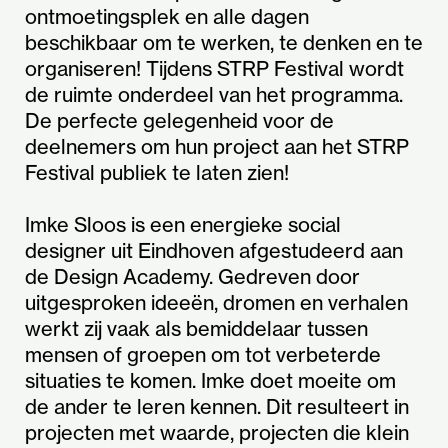
ontmoetingsplek en alle dagen
beschikbaar om te werken, te denken en te
organiseren! Tijdens STRP Festival wordt
de ruimte onderdeel van het programma.
De perfecte gelegenheid voor de
deelnemers om hun project aan het STRP
Festival publiek te laten zien!
Imke Sloos is een energieke social
designer uit Eindhoven afgestudeerd aan
de Design Academy. Gedreven door
uitgesproken ideeën, dromen en verhalen
werkt zij vaak als bemiddelaar tussen
mensen of groepen om tot verbeterde
situaties te komen. Imke doet moeite om
de ander te leren kennen. Dit resulteert in
projecten met waarde, projecten die klein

☆ ☆ ☆ ☆ ☆

TRY IT: Leave out every line before the one containing "mensen of groepen om tot verbeterde". Transcribe that line and all lines after it through the end of the data above, exactly.

OUTPUT:
mensen of groepen om tot verbeterde
situaties te komen. Imke doet moeite om
de ander te leren kennen. Dit resulteert in
projecten met waarde, projecten die klein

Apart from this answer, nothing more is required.